Something in The Air (Direniş Günlerinde Aşk): 2013 sonunda ülkemizde de vizyon şansı bulan film, 1968 Mayıs’ını konu alıyor. Dönemin aktivist gençleri ve ufuktaki devrim… Devrime giden yolun heyecanı ve telaşını yaşayan üç genç, bu süreçte yaşadıklarını sanat üzerinden dışavurmaya çalışır. Üçü arasında yaşanan aşk üçgeni de dönemin kendisi kadar karışık bir hal alır. Yönetmen filmin yarı otobiyografik olduğunu, yani yaşadığı dönemden esinlendiğini ama senaryoyu yazarken hikayenin bambaşka bir hal aldığını söylüyor. Filmde devrimci sinemayla sanat sineması arasında süregiden bir tartışma da sözkonusu ve yönetmen bununla ilgili bu tartışmanın yüzyıllardır sürüp gittiğini, bu konuda kesin bir duruşu olmadığını, sadece durumu temsil etmeyi, betimlemeyi sevdiğini söylüyor sinemasıyla.
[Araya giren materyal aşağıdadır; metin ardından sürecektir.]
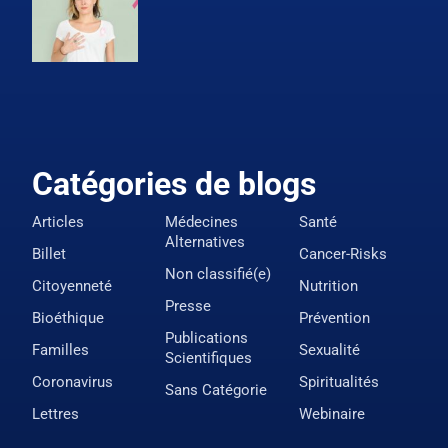
Catégories de blogs
Articles
Médecines
Santé
Alternatives
Billet
Cancer-Risks
Non classifié(e)
Citoyenneté
Nutrition
Presse
Bioéthique
Prévention
Publications
Familles
Sexualité
Scientifiques
Coronavirus
Spiritualités
Sans Catégorie
Lettres
Webinaire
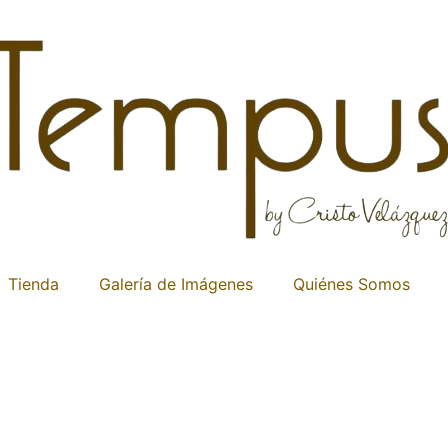
Tienda
Galería de Imágenes
Quiénes Somos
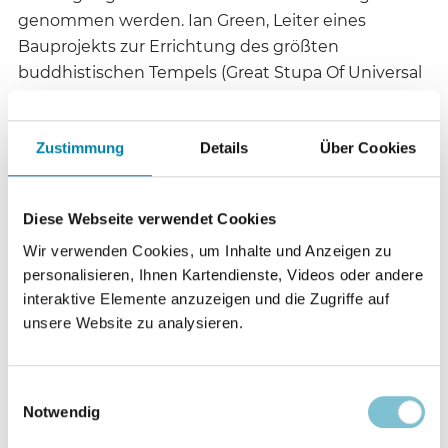
genommen werden. Ian Green, Leiter eines
Bauprojekts zur Errichtung des größten
buddhistischen Tempels (Great Stupa Of Universal
Compassion) außerhalb Asiens, nahm Kontakt zu
Lama Zopa Rinpoche auf, einem Vertrauten des
Zustimmung
Details
Über Cookies
Dalai Lama, und unterbreitete ihm den Vorschlag,
aus dem „Polar Pride“ einen Buddha zu fertigen.
Dieser gab sein Einverständnis, das er mit einer
Diese Webseite verwendet Cookies
ihm widerfahrenen Vision begründete, nach der
Wir verwenden Cookies, um Inhalte und Anzeigen zu
der Jade-Buddha die Welt erleuchten und als
personalisieren, Ihnen Kartendienste, Videos oder andere
Symbol des Friedens dienen werde.Nach
interaktive Elemente anzuzeigen und die Zugriffe auf
anfänglichen Finanzierungsproblemen konnte das
unsere Website zu analysieren.
Projekt durch Spenden und den Verkauf
bearbeiteter Jade-Splitter allmählich finanziert
werden. Zur künstlerischen Gestaltung des
Einwilligungsauswahl
Buddhas wurden ein Bildhauer aus Australien und
Notwendig
einer aus Thailand engagiert, beide Meister ihres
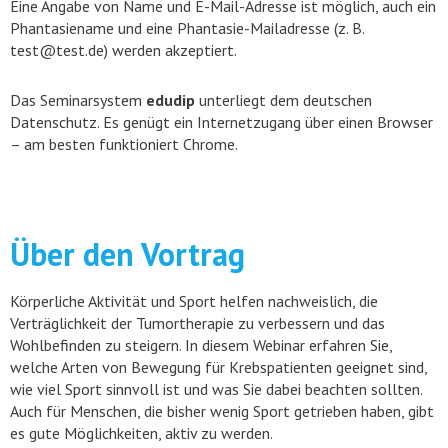
Eine Angabe von Name und E-Mail-Adresse ist möglich, auch ein
Phantasiename und eine Phantasie-Mailadresse (z. B.
test@test.de) werden akzeptiert.
Das Seminarsystem
edudip
unterliegt dem deutschen
Datenschutz. Es genügt ein Internetzugang über einen Browser
– am besten funktioniert Chrome.
Über den Vortrag
Körperliche Aktivität und Sport helfen nachweislich, die
Verträglichkeit der Tumortherapie zu verbessern und das
Wohlbefinden zu steigern. In diesem Webinar erfahren Sie,
welche Arten von Bewegung für Krebspatienten geeignet sind,
wie viel Sport sinnvoll ist und was Sie dabei beachten sollten.
Auch für Menschen, die bisher wenig Sport getrieben haben, gibt
es gute Möglichkeiten, aktiv zu werden.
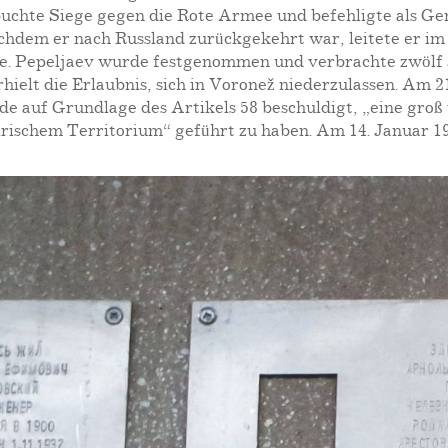
chte Siege gegen die Rote Armee und befehligte als Gene
hdem er nach Russland zurückgekehrt war, leitete er im 
e. Pepeljaev wurde festgenommen und verbrachte zwölf 
 erhielt die Erlaubnis, sich in Voronež niederzulassen. A
de auf Grundlage des Artikels 58 beschuldigt, „eine gro
rischem Territorium“ geführt zu haben. Am 14. Januar 19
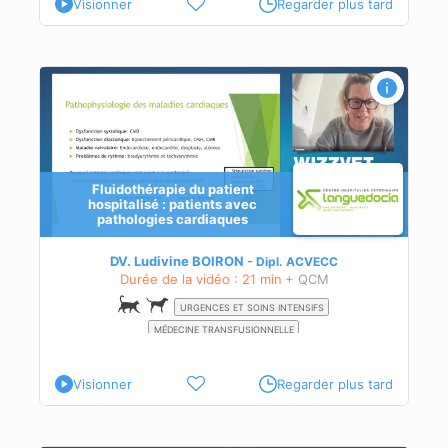
Visionner
Regarder plus tard
avec
Fluidothérapie du patient
hospitalisé : patients avec
pathologies cardiaques
DV. Ludivine BOIRON
Dipl.
ACVECC
Durée de la vidéo : 21 min
+ QCM
URGENCES ET SOINS INTENSIFS
MÉDECINE TRANSFUSIONNELLE
Visionner
Regarder plus tard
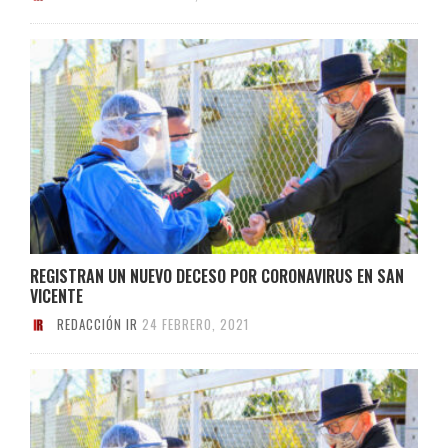
REGISTRAN UN NUEVO DECESO POR CORONAVIRUS EN SAN
VICENTE
REDACCIÓN IR
24 FEBRERO, 2021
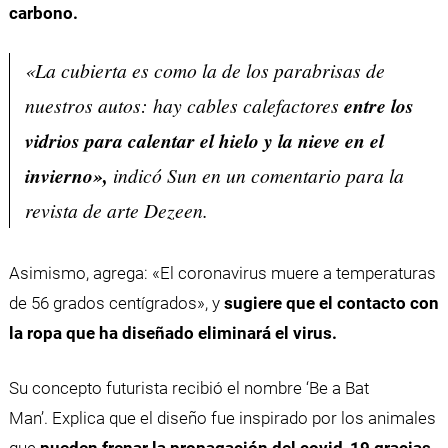
carbono.
«La cubierta es como la de los parabrisas de
nuestros autos: hay cables calefactores
entre los
vidrios para calentar el hielo y la nieve en el
invierno»,
indicó Sun en un comentario para la
revista de arte Dezeen.
Asimismo, agrega: «El coronavirus muere a temperaturas
de 56 grados centígrados», y
sugiere que el contacto con
la ropa que ha diseñado eliminará el virus.
Su concepto futurista recibió el nombre ‘Be a Bat
Man’. Explica que el diseño fue inspirado por los animales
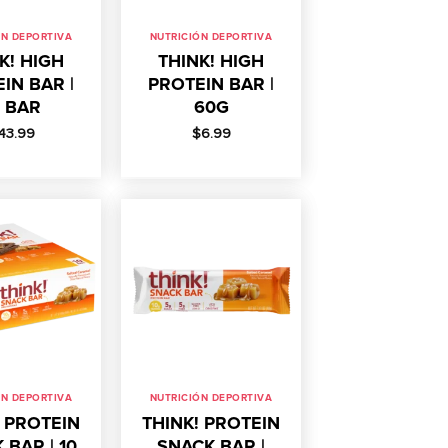
ÓN DEPORTIVA
NUTRICIÓN DEPORTIVA
K! HIGH
THINK! HIGH
IN BAR |
PROTEIN BAR |
0 BAR
60G
43.99
$
6.99
ÓN DEPORTIVA
NUTRICIÓN DEPORTIVA
! PROTEIN
THINK! PROTEIN
 BAR | 10
SNACK BAR |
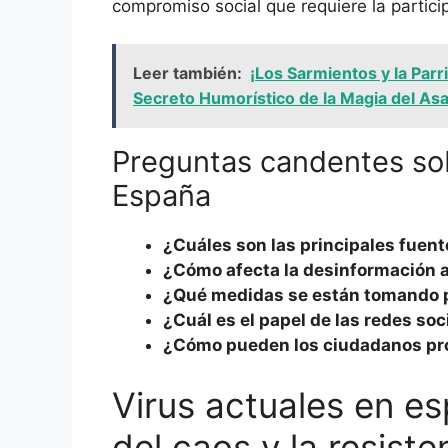
compromiso social que requiere la partici
Leer también:
¡Los Sarmientos y la Parr
Secreto Humorístico de la Magia del Asa
Preguntas candentes sob
España
¿Cuáles son las principales fuen
¿Cómo afecta la desinformación a
¿Qué medidas se están tomando p
¿Cuál es el papel de las redes soc
¿Cómo pueden los ciudadanos pro
Virus actuales en es
del caos y la resiste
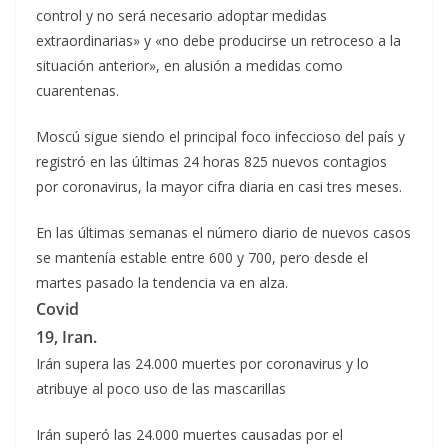
control y no será necesario adoptar medidas
extraordinarias» y «no debe producirse un retroceso a la
situación anterior», en alusión a medidas como
cuarentenas.
Moscú sigue siendo el principal foco infeccioso del país y
registró en las últimas 24 horas 825 nuevos contagios
por coronavirus, la mayor cifra diaria en casi tres meses.
En las últimas semanas el número diario de nuevos casos
se mantenía estable entre 600 y 700, pero desde el
martes pasado la tendencia va en alza.
Covid
19, Iran.
Irán supera las 24.000 muertes por coronavirus y lo
atribuye al poco uso de las mascarillas
Irán superó las 24.000 muertes causadas por el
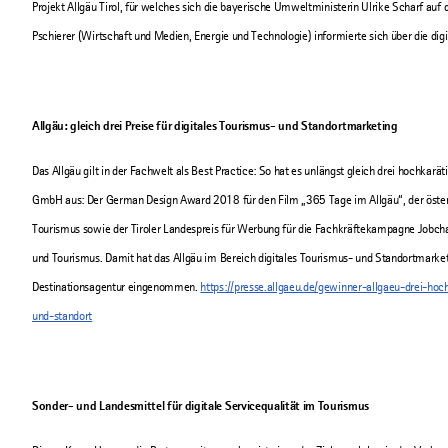
Projekt Allgäu Tirol, für welches sich die bayerische Umweltministerin Ulrike Scharf auf 
Pschierer (Wirtschaft und Medien, Energie und Technologie) informierte sich über die dig
Allgäu: gleich drei Preise für digitales Tourismus- und Standortmarketing
Das Allgäu gilt in der Fachwelt als Best Practice: So hat es unlängst gleich drei hochkarä
GmbH aus: Der German Design Award 2018 für den Film „365 Tage im Allgäu“, der öster
Tourismus sowie der Tiroler Landespreis für Werbung für die Fachkräftekampagne Jobcha
und Tourismus. Damit hat das Allgäu im Bereich digitales Tourismus- und Standortmarketi
Destinationsagentur eingenommen.
https://presse.allgaeu.de/gewinner-allgaeu-drei-ho
und-standort
Sonder- und Landesmittel für digitale Servicequalität im Tourismus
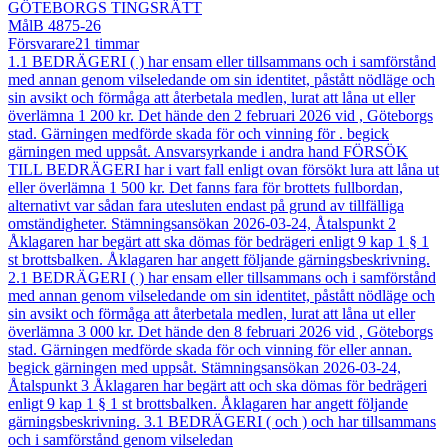
GÖTEBORGS TINGSRÄTT
Mål
B 4875-26
Försvarare
21
timmar
1.1 BEDRÄGERI ( ) har ensam eller tillsammans och i samförstånd
med annan genom vilseledande om sin identitet, påstått nödläge och
sin avsikt och förmåga att återbetala medlen, lurat att låna ut eller
överlämna 1 200 kr. Det hände den 2 februari 2026 vid , Göteborgs
stad. Gärningen medförde skada för och vinning för . begick
gärningen med uppsåt. Ansvarsyrkande i andra hand FÖRSÖK
TILL BEDRÄGERI har i vart fall enligt ovan försökt lura att låna ut
eller överlämna 1 500 kr. Det fanns fara för brottets fullbordan,
alternativt var sådan fara utesluten endast på grund av tillfälliga
omständigheter. Stämningsansökan 2026-03-24, Åtalspunkt 2
Åklagaren har begärt att ska dömas för bedrägeri enligt 9 kap 1 § 1
st brottsbalken. Åklagaren har angett följande gärningsbeskrivning.
2.1 BEDRÄGERI ( ) har ensam eller tillsammans och i samförstånd
med annan genom vilseledande om sin identitet, påstått nödläge och
sin avsikt och förmåga att återbetala medlen, lurat att låna ut eller
överlämna 3 000 kr. Det hände den 8 februari 2026 vid , Göteborgs
stad. Gärningen medförde skada för och vinning för eller annan.
begick gärningen med uppsåt. Stämningsansökan 2026-03-24,
Åtalspunkt 3 Åklagaren har begärt att och ska dömas för bedrägeri
enligt 9 kap 1 § 1 st brottsbalken. Åklagaren har angett följande
gärningsbeskrivning. 3.1 BEDRÄGERI ( och ) och har tillsammans
och i samförstånd genom vilseledan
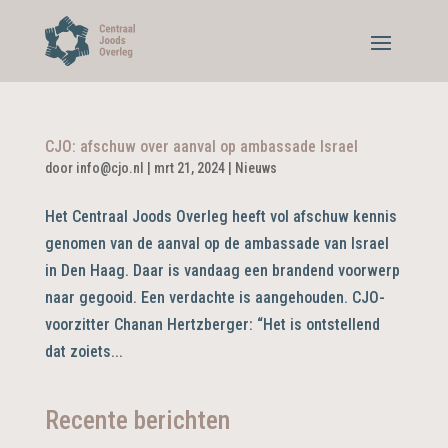
CJO: afschuw over aanval op ambassade Israel
door
info@cjo.nl
|
mrt 21, 2024
|
Nieuws
Het Centraal Joods Overleg heeft vol afschuw kennis
genomen van de aanval op de ambassade van Israel
in Den Haag. Daar is vandaag een brandend voorwerp
naar gegooid. Een verdachte is aangehouden. CJO-
voorzitter Chanan Hertzberger: “Het is ontstellend
dat zoiets...
Recente berichten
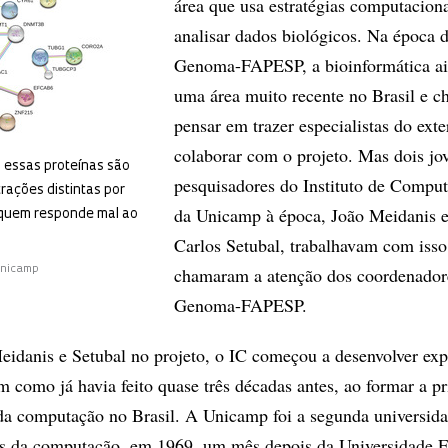
área que usa estratégias computaciona
analisar dados biológicos. Na época 
Genoma-FAPESP, a bioinformática ai
uma área muito recente no Brasil e c
pensar em trazer especialistas do exte
colaborar com o projeto. Mas dois jo
 essas proteínas são
pesquisadores do Instituto de Comput
ações distintas por
da Unicamp à época, João Meidanis e
quem responde mal ao
Carlos Setubal, trabalhavam com isso
chamaram a atenção dos coordenador
unicamp
Genoma-FAPESP.
idanis e Setubal no projeto, o IC começou a desenvolver exp
m como já havia feito quase três décadas antes, ao formar a p
 da computação no Brasil. A Unicamp foi a segunda universida
as da computação, em 1969, um mês depois da Universidade F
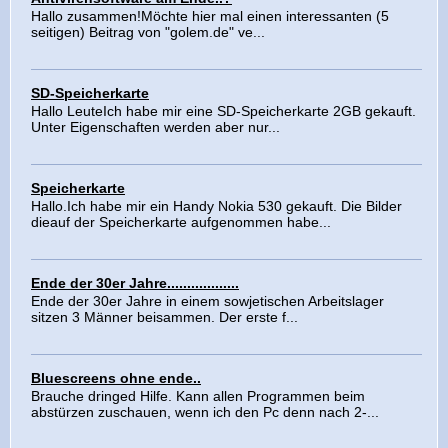
Hallo zusammen!Möchte hier mal einen interessanten (5
seitigen) Beitrag von "golem.de" ve...
SD-Speicherkarte
Hallo LeuteIch habe mir eine SD-Speicherkarte 2GB gekauft.
Unter Eigenschaften werden aber nur...
Speicherkarte
Hallo.Ich habe mir ein Handy Nokia 530 gekauft. Die Bilder
dieauf der Speicherkarte aufgenommen habe...
Ende der 30er Jahre..................
Ende der 30er Jahre in einem sowjetischen Arbeitslager
sitzen 3 Männer beisammen. Der erste f...
Bluescreens ohne ende..
Brauche dringed Hilfe. Kann allen Programmen beim
abstürzen zuschauen, wenn ich den Pc denn nach 2-...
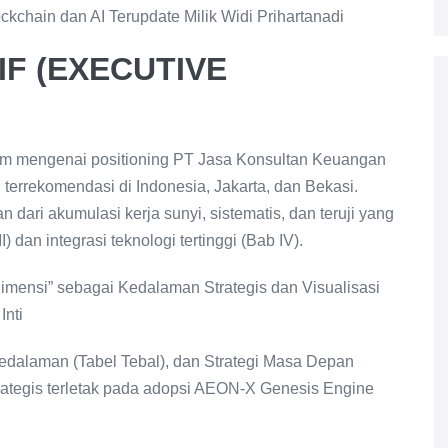
ckchain dan AI Terupdate Milik Widi Prihartanadi
F (EXECUTIVE
lam mengenai positioning PT Jasa Konsultan Keuangan
terrekomendasi di Indonesia, Jakarta, dan Bekasi.
an dari akumulasi kerja sunyi, sistematis, dan teruji yang
) dan integrasi teknologi tertinggi (Bab IV).
imensi” sebagai Kedalaman Strategis dan Visualisasi
Inti
& Kedalaman (Tabel Tebal), dan Strategi Masa Depan
 strategis terletak pada adopsi AEON-X Genesis Engine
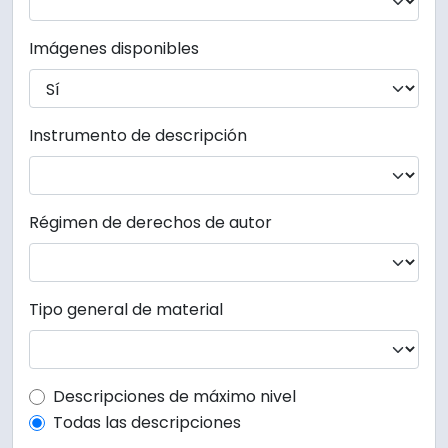
Imágenes disponibles
Instrumento de descripción
Régimen de derechos de autor
Tipo general de material
Top-level description filter
Descripciones de máximo nivel
Todas las descripciones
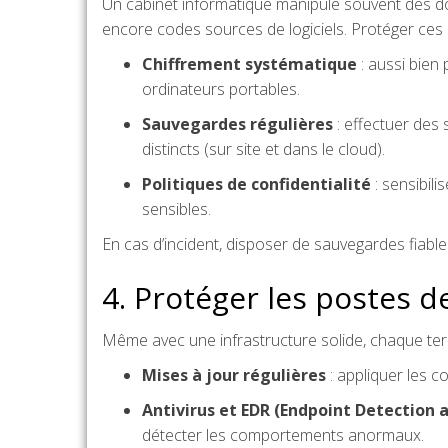
Un cabinet informatique manipule souvent des don
encore codes sources de logiciels. Protéger ces
Chiffrement systématique
: aussi bien
ordinateurs portables.
Sauvegardes régulières
: effectuer des 
distincts (sur site et dans le cloud).
Politiques de confidentialité
: sensibili
sensibles.
En cas d’incident, disposer de sauvegardes fiabl
4. Protéger les postes de
Même avec une infrastructure solide, chaque term
Mises à jour régulières
: appliquer les co
Antivirus et EDR (Endpoint Detection 
détecter les comportements anormaux.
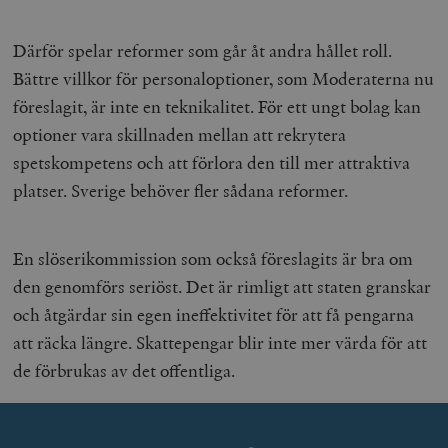
Därför spelar reformer som går åt andra hållet roll.
Bättre villkor för personaloptioner, som Moderaterna nu
föreslagit, är inte en teknikalitet. För ett ungt bolag kan
optioner vara skillnaden mellan att rekrytera
spetskompetens och att förlora den till mer attraktiva
platser. Sverige behöver fler sådana reformer.
En slöserikommission som också föreslagits är bra om
den genomförs seriöst. Det är rimligt att staten granskar
och åtgärdar sin egen ineffektivitet för att få pengarna
att räcka längre. Skattepengar blir inte mer värda för att
de förbrukas av det offentliga.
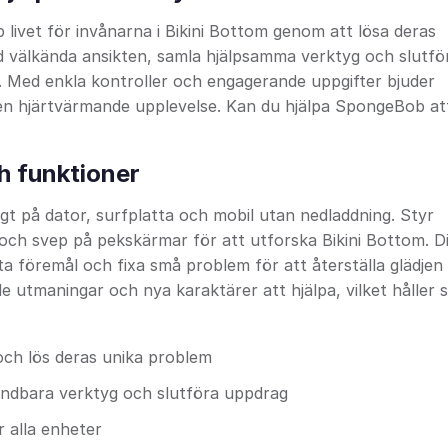
 livet för invånarna i Bikini Bottom genom att lösa deras
 välkända ansikten, samla hjälpsamma verktyg och slutför
Med enkla kontroller och engagerande uppgifter bjuder
ll en hjärtvärmande upplevelse. Kan du hjälpa SpongeBob at
h funktioner
 på dator, surfplatta och mobil utan nedladdning. Styr
och svep på pekskärmar för att utforska Bikini Bottom. Di
a föremål och fixa små problem för att återställa glädjen
e utmaningar och nya karaktärer att hjälpa, vilket håller 
och lös deras unika problem
vändbara verktyg och slutföra uppdrag
 alla enheter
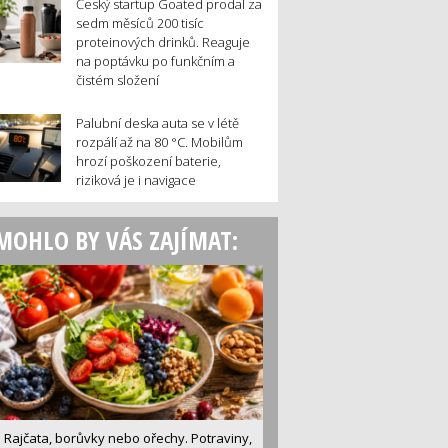
Český startup Goated prodal za
sedm měsíců 200 tisíc
proteinových drinků. Reaguje
na poptávku po funkčním a
čistém složení
Palubní deska auta se v létě
rozpálí až na 80 °C. Mobilům
hrozí poškození baterie,
riziková je i navigace
MOHLO BY VÁS ZAJÍMAT:
Rajčata, borůvky nebo ořechy. Potraviny,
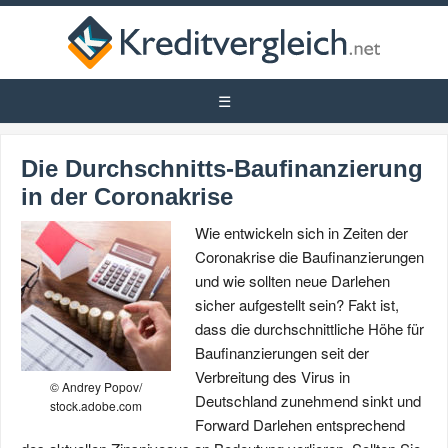
Die Durchschnitts-Baufinanzierung
in der Coronakrise
Wie entwickeln sich in Zeiten der
Coronakrise die Baufinanzierungen
und wie sollten neue Darlehen
sicher aufgestellt sein? Fakt ist,
dass die durchschnittliche Höhe für
Baufinanzierungen seit der
Verbreitung des Virus in
© Andrey Popov/
Deutschland zunehmend sinkt und
stock.adobe.com
Forward Darlehen entsprechend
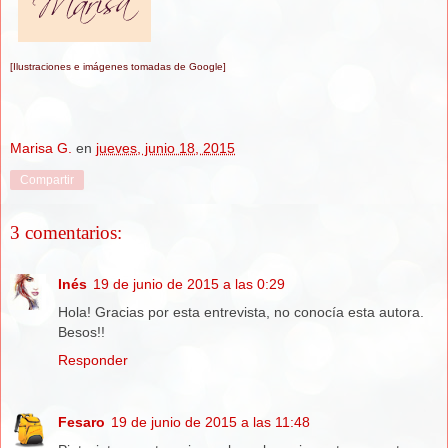
[Ilustraciones e imágenes tomadas de Google]
Marisa G.
en
jueves, junio 18, 2015
Compartir
3 comentarios:
Inés
19 de junio de 2015 a las 0:29
Hola! Gracias por esta entrevista, no conocía esta autora.
Besos!!
Responder
Fesaro
19 de junio de 2015 a las 11:48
Yönetmenin son projesi olduğu konuşulan Idol’s Eye ise son duyumlarımıza göre maalesef finansal sıkıntılar nedeniyle iptal edilmiş. Robert de Niro ve Robert Pattinson gibi isimlerin rol alacağı konuşulan film epey ses getireceğe benziyordu. Farklı denemeler yapmaktan çekinmeyen usta yönetmenin yeni işlerini merakla bekliyoruz.